A ring imaging Cherenkov detector, the DELPHI barrel RICH prototype: Part B: Experimental studies of the detector performance for particle identification

Abstract

We present in this part B of the DELPHI Barrel RICH Prototype studies, a test beam investigation of the detector performance for particle identification. The tests have been done with both a proximity focused radiator of 1 cm of liquid perfluoro-hexane C 6F 14 and a focusing gas radiator of isobutane (50 cm mirror focal length). In the accompanying paper, part A, are given a technical description of the Prototype, the single photoelectron detector response and the spatial resolution attainable which are used throughout this article. The results show that the Prototype performance predicted by Monte Carlo simulations, as a function of the drift distance z d and the particle incidence angle θ b, have been achieved (particle identification between 0.17 and 35 GeV/ c). The calculations use the known and measured properties of the detector components which have been discussed throughout parts A and B. The single photon Cherenkov angle resolution obtained at z d = 0 drift distance is 8.5 mrad and 4.5 mrad for the liquid and the gas (at θ b = 0°) radiators respectively, as expected from the design.
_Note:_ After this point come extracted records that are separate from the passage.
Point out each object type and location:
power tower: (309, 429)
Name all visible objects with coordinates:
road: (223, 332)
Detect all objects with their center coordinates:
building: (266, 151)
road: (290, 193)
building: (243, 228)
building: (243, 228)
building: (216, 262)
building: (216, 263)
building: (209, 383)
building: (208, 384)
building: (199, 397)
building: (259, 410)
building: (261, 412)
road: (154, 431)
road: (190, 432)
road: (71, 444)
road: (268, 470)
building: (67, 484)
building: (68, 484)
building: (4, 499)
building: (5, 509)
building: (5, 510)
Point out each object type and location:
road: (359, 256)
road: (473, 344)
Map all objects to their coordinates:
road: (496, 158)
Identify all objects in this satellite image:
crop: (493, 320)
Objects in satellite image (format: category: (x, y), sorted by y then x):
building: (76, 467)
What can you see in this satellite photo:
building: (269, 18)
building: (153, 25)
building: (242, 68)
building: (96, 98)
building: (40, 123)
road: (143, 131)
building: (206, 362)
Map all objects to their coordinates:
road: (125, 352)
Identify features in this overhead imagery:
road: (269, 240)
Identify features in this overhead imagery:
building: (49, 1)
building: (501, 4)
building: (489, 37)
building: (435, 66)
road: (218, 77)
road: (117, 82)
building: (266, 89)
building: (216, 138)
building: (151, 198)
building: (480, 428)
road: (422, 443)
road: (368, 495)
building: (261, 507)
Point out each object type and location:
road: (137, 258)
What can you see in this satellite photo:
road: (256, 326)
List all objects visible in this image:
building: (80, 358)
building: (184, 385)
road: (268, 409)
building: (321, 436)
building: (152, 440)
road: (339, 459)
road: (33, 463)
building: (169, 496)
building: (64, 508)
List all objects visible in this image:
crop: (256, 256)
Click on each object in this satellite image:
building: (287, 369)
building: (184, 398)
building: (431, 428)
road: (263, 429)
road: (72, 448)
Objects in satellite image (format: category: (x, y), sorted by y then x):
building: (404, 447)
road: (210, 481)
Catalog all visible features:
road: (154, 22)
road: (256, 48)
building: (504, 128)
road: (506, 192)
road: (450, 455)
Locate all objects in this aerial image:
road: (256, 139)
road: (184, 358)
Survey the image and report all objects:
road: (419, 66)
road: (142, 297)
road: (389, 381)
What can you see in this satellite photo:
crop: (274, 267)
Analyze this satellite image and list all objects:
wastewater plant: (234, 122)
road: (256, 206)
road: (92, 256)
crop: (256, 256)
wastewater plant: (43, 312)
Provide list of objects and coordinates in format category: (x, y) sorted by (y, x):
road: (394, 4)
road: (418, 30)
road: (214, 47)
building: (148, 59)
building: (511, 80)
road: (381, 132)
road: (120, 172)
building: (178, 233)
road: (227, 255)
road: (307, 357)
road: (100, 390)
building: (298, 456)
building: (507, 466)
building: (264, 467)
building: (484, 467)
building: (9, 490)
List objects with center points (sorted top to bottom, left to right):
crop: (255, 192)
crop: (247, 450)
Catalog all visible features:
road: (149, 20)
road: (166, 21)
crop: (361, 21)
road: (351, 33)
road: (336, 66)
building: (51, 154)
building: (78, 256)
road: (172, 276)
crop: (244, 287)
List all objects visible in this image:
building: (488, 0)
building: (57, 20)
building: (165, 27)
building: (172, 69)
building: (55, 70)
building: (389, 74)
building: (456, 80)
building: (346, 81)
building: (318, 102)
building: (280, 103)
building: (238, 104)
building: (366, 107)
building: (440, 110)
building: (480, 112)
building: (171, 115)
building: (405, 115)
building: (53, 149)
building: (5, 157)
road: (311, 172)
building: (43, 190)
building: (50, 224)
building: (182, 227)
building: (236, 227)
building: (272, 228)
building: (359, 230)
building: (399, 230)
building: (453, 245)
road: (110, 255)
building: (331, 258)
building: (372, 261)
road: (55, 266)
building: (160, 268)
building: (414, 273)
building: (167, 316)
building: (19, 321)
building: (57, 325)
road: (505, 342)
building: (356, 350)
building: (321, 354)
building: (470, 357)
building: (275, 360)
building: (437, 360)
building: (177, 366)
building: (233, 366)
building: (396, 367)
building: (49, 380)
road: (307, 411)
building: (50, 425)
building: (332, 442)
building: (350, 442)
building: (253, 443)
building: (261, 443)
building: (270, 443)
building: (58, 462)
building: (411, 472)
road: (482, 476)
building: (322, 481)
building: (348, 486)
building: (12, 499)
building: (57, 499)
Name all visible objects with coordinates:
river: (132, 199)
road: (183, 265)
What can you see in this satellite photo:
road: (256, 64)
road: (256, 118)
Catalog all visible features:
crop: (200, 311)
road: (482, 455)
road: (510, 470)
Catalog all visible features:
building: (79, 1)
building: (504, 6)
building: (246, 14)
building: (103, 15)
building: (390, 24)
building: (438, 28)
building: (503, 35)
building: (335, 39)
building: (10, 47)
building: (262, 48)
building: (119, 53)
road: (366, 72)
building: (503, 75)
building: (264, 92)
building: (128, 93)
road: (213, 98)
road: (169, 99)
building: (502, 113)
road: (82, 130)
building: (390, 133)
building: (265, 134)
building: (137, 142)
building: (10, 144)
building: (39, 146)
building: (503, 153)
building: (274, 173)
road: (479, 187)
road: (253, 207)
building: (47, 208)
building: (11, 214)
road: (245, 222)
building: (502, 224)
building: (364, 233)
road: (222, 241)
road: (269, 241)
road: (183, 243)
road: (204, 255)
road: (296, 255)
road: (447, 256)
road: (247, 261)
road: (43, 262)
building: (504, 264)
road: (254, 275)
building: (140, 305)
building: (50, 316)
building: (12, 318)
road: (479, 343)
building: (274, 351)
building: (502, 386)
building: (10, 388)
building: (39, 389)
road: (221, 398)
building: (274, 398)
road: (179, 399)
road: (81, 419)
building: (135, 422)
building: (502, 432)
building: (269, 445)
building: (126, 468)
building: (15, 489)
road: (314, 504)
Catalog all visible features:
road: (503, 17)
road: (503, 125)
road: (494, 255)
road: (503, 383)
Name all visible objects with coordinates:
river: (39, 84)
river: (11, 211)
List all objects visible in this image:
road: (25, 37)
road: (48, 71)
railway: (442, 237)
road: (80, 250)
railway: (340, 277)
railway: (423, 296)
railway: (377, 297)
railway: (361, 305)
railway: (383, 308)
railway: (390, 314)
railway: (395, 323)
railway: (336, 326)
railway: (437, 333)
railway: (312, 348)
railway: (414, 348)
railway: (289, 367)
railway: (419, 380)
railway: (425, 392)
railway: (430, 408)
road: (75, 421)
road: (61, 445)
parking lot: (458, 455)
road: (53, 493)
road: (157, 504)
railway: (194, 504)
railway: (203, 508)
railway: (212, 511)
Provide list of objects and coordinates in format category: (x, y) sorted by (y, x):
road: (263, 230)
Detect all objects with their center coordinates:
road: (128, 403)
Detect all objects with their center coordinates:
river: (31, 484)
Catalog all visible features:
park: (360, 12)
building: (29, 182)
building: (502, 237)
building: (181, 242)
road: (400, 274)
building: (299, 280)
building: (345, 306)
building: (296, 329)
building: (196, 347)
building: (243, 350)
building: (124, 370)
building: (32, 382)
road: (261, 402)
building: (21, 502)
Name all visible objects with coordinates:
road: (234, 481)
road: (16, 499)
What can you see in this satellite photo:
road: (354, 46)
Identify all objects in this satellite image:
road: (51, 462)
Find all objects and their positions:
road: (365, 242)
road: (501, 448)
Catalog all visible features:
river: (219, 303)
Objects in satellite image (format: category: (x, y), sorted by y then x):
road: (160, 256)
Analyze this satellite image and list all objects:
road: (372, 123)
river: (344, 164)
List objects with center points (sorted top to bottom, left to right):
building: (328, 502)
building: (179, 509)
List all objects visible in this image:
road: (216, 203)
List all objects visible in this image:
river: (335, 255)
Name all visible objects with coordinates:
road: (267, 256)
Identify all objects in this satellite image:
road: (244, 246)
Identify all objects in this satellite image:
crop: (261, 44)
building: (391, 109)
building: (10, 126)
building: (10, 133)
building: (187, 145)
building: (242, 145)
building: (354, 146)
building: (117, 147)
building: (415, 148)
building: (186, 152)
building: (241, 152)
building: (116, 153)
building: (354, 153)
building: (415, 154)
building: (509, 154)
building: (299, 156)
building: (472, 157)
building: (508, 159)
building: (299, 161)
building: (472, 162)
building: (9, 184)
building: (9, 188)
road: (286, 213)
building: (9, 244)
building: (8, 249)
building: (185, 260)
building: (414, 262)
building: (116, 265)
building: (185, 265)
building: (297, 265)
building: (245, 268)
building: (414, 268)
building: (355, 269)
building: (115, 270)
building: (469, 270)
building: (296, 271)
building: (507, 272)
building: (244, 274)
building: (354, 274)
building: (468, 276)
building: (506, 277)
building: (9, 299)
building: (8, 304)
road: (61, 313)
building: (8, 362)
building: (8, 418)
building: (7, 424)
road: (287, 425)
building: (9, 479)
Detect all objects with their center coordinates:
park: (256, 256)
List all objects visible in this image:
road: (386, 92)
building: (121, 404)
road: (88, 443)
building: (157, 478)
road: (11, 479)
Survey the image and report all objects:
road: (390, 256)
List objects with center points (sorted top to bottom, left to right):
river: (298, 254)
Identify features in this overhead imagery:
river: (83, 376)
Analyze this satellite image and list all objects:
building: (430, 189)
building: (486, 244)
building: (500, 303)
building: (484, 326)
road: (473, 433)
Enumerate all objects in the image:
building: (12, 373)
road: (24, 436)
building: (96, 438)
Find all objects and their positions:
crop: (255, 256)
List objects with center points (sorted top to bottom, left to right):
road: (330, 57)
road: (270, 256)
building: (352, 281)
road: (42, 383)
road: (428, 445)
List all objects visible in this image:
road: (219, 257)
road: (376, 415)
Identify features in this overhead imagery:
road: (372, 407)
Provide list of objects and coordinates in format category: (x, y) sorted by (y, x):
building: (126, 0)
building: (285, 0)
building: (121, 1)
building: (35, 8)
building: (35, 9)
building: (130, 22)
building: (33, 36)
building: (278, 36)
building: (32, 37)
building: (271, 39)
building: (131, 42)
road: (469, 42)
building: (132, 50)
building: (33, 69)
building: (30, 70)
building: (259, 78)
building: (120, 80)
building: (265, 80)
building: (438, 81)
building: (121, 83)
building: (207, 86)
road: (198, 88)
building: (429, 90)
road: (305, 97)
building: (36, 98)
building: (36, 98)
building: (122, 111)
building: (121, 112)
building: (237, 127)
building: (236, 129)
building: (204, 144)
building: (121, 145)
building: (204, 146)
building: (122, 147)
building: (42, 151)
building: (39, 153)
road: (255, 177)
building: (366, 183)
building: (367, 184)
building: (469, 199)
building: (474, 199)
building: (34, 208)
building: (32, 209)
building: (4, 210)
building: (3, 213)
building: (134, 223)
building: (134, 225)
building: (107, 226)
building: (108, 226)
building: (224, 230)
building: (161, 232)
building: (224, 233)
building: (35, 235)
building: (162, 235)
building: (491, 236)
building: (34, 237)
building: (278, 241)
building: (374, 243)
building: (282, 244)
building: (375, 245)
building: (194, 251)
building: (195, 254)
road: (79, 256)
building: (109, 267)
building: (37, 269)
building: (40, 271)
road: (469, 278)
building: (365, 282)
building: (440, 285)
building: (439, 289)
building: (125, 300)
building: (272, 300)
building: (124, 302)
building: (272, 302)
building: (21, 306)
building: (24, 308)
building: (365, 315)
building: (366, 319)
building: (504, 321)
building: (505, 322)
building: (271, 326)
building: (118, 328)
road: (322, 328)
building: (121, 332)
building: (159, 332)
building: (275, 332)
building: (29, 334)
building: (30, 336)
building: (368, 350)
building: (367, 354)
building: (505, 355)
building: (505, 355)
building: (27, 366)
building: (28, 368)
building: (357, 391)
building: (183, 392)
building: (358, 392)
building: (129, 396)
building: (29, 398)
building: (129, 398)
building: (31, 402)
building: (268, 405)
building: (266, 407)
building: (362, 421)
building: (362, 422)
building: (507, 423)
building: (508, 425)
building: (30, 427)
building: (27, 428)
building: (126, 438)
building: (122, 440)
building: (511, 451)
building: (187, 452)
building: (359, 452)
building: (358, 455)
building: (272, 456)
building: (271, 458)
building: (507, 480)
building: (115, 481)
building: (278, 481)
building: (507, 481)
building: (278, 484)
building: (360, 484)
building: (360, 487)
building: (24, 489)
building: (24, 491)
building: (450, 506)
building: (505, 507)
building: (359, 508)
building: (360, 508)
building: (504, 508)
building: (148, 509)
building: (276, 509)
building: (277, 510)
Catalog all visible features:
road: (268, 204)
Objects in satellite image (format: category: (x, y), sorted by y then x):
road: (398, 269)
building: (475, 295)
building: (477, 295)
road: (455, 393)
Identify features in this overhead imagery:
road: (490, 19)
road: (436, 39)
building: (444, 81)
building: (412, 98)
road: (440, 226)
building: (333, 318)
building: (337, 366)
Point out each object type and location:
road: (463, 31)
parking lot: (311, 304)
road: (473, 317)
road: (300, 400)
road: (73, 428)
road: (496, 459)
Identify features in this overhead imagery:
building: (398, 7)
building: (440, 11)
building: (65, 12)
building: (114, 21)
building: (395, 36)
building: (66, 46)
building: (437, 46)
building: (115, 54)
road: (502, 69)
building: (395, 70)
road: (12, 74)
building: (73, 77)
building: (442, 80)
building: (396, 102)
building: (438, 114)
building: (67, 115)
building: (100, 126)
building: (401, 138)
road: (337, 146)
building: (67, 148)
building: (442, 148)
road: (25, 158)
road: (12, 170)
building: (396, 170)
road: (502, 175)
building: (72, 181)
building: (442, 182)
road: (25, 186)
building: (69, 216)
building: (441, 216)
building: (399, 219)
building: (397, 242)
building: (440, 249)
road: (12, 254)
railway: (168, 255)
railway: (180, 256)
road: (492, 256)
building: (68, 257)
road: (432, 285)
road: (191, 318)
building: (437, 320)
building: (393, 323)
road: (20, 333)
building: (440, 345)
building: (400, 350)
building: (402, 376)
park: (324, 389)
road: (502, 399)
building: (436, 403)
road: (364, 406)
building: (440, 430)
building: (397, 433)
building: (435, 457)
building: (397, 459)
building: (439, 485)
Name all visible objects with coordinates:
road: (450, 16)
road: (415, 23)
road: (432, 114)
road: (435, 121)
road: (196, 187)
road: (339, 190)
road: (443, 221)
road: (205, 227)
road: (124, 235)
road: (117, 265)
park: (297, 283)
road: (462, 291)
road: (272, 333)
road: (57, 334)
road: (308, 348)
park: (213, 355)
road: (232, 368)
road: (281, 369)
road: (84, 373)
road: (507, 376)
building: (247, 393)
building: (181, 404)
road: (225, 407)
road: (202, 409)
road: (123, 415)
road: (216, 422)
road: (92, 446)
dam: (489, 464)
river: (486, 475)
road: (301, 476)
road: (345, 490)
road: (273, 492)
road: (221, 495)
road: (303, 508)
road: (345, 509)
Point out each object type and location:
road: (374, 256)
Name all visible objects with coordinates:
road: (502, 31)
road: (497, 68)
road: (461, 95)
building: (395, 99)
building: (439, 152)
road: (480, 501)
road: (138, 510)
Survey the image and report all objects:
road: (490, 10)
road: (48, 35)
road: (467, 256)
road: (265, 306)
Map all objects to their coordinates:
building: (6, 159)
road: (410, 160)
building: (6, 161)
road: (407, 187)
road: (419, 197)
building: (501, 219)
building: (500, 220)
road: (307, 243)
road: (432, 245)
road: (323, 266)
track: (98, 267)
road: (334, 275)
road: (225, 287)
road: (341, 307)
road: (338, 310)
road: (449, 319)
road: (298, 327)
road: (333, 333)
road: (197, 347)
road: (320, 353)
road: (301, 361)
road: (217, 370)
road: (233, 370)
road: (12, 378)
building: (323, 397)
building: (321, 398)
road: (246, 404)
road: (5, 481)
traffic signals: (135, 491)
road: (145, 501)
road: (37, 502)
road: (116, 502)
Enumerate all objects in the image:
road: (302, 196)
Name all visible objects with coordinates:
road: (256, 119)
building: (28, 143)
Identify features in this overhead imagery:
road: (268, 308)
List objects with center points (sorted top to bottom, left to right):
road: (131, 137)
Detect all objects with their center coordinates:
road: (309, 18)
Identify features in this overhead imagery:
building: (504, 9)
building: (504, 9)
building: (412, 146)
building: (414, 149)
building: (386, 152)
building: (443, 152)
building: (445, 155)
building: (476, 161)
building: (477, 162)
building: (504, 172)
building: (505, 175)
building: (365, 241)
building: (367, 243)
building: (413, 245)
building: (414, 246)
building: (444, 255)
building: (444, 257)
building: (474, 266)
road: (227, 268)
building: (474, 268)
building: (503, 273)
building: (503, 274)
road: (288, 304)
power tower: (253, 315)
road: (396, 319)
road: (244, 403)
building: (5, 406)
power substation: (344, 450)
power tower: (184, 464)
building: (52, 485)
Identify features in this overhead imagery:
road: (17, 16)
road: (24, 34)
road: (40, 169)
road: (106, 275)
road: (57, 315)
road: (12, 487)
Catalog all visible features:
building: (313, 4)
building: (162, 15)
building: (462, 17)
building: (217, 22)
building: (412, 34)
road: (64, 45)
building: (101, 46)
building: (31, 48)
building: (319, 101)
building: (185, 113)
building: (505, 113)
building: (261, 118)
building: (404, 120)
The numbers of detected photoelectrons in the images are 21 and 12 which correspond to a detector merit factor N 0 of 53 cm −1 and 77 cm −1 for the liquid and gas radiators respectively. These numbers are in agreement with the calculations but are limited because of the actual multiwire photoelectron detector performance. We show that N 0 = 65 cm −1 and 96 cm −1 are achievable for the liquid and gas radiators respectively. These last figures include a 90% cathode strip readout efficiency (third measurement coordinate for parallax correction) but no correction for dead space between drift volumes (liquid images only) and electronic dead time.